There was a thick fog that seemed to surround me. Some adjustments were made and the fog started to lift. My motivation to do more than get by returned. Things were still touched by the fog, but I felt almost giddy with the weight of that thick fog gone.
But then I decided to light the memorial candles for my parents on Yom Kippur. Even though I am not Jewish. I don't know what I thought would happen, but I had hoped to make it a tradition of remembering lives well lived. Instead I was filled with grief and loss.

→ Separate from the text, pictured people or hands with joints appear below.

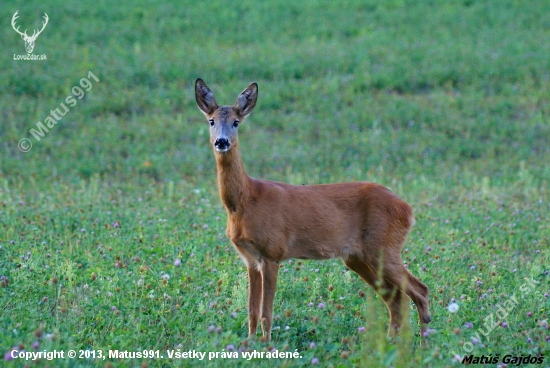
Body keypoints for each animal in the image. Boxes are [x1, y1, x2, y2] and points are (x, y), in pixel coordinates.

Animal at [196, 79, 434, 340]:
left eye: (236, 122)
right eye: (211, 121)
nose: (222, 142)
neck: (246, 201)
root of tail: (408, 209)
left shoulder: (273, 252)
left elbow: (267, 313)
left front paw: (266, 345)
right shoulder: (250, 259)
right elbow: (252, 311)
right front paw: (249, 344)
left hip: (384, 247)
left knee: (420, 290)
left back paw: (424, 344)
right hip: (358, 257)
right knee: (396, 298)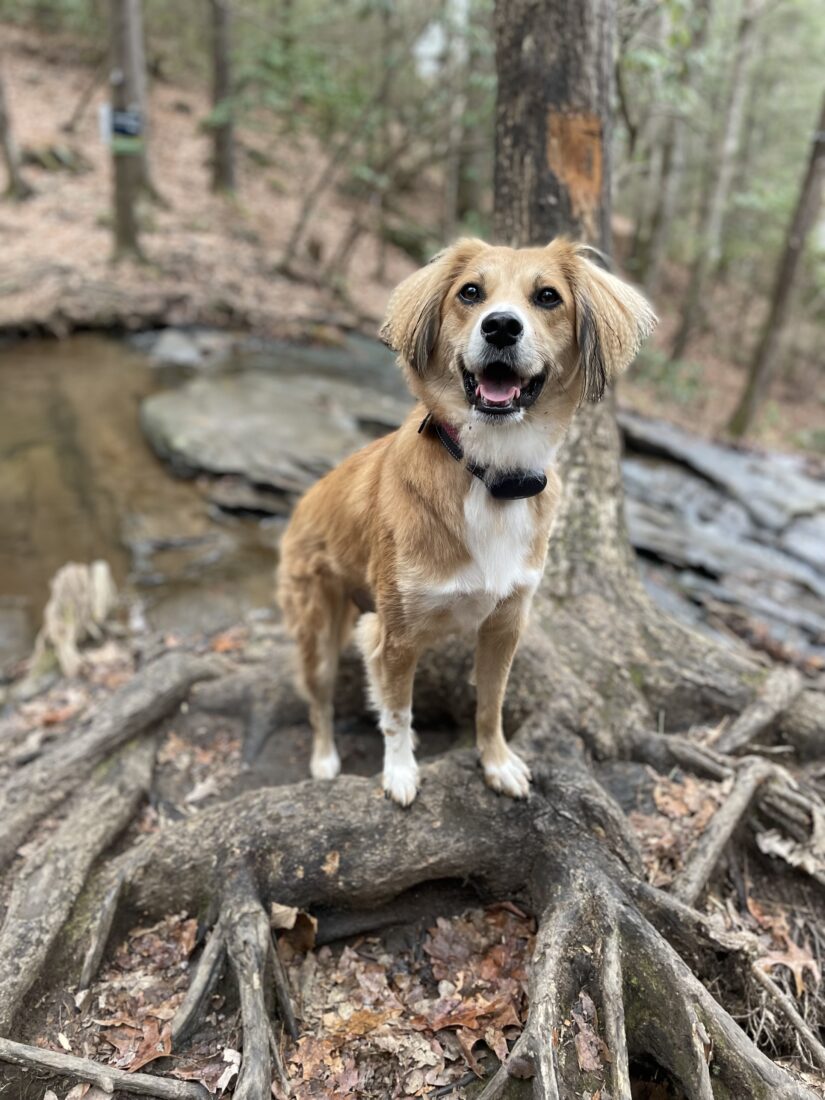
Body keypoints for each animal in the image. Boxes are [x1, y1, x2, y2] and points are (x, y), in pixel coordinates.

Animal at [281, 238, 655, 809]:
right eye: (470, 293)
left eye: (548, 297)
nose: (500, 326)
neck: (491, 474)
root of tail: (304, 502)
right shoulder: (396, 634)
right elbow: (397, 711)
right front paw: (400, 772)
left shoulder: (506, 624)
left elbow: (491, 703)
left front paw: (496, 762)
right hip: (319, 630)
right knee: (320, 701)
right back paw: (324, 760)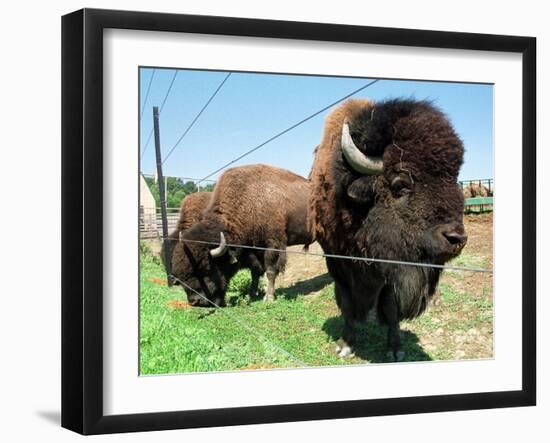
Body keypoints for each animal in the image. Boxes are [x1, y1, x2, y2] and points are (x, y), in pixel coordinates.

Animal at [171, 165, 314, 306]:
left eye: (206, 269)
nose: (195, 301)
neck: (249, 200)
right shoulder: (255, 250)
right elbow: (256, 272)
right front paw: (252, 293)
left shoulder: (273, 244)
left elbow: (270, 271)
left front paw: (268, 297)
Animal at [310, 99, 470, 362]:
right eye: (401, 185)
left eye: (453, 180)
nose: (457, 238)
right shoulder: (336, 263)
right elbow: (346, 303)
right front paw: (345, 344)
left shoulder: (391, 273)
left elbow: (391, 308)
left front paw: (395, 349)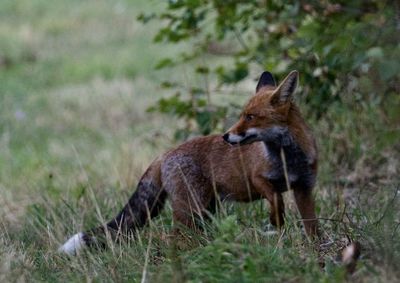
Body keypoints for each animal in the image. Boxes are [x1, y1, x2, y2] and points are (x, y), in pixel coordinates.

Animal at [58, 70, 318, 255]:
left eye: (251, 117)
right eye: (242, 115)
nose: (226, 136)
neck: (288, 160)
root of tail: (164, 154)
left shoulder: (304, 188)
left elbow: (312, 226)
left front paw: (314, 249)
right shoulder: (258, 178)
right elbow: (276, 199)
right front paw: (277, 222)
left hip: (205, 212)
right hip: (191, 212)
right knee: (173, 238)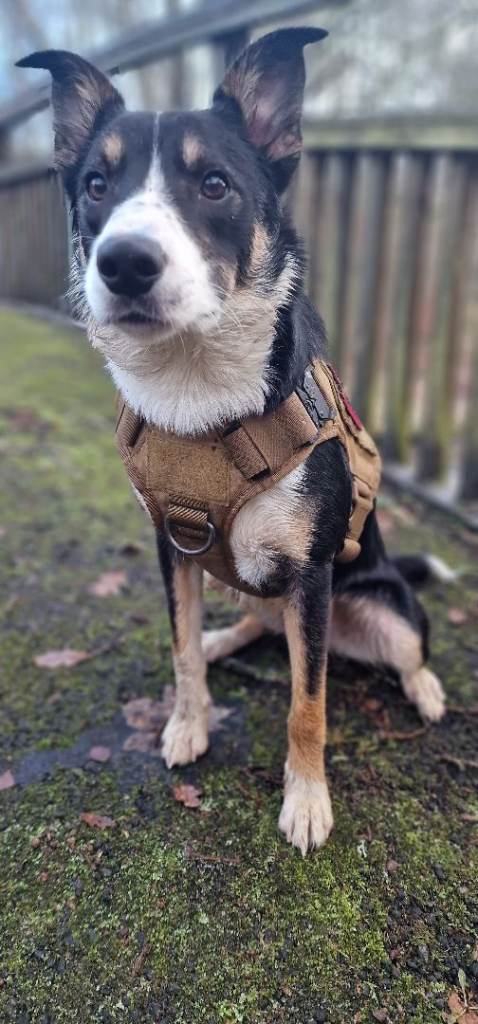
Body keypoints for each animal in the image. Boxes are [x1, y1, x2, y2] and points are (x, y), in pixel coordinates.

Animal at [19, 28, 447, 854]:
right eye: (96, 184)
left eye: (214, 184)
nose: (123, 262)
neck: (197, 391)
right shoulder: (173, 549)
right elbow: (181, 647)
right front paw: (188, 722)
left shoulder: (310, 578)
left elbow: (308, 703)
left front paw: (306, 801)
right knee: (250, 619)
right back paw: (227, 640)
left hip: (377, 599)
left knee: (407, 643)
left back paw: (428, 689)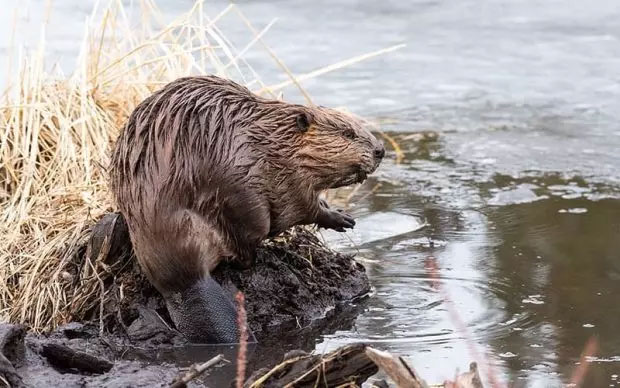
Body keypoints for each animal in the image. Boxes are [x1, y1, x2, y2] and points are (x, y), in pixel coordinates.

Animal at [109, 76, 386, 342]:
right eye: (348, 133)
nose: (380, 150)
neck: (273, 138)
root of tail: (186, 283)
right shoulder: (287, 180)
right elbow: (302, 207)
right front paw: (341, 218)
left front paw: (342, 217)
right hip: (242, 202)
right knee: (245, 249)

This is the prayer one says as part of the remembrance:
"May God remember the souls of R and J, who have gone to their eternal home. In loving testimony to their lives we pledge to help perpetuate ideals important to them. Through such deeds and through our prayer and remembrance may their souls be bound up in the bond of life. May we prove ourselves worthy of the many gifts with which they blessed us. May these moments of meditation strengthen the ties that link us to their memory. May they rest in peace forever in God's presence"
I felt suddenly so fragile. A slight wind could knock all the little pieces of my heart askew. Something as simple as a stranger making snide remarks about the size of my double stroller could bring about anxiety that left me hesitant to go out. Going to the gym for the first time since first trimester went poorly (I didn't know what to do and ambled about from elliptical to weights and then couldn't figure out the weights) and I came home to a distraught toddler. My will, my desire to try again crumbled.
I was weighed down once again by the fog.
Even adjustments sometimes need adjusting, and so I am waiting for the changes to have an impact, waiting to feel like I can once again take on the world, rather than wanting to hide from it.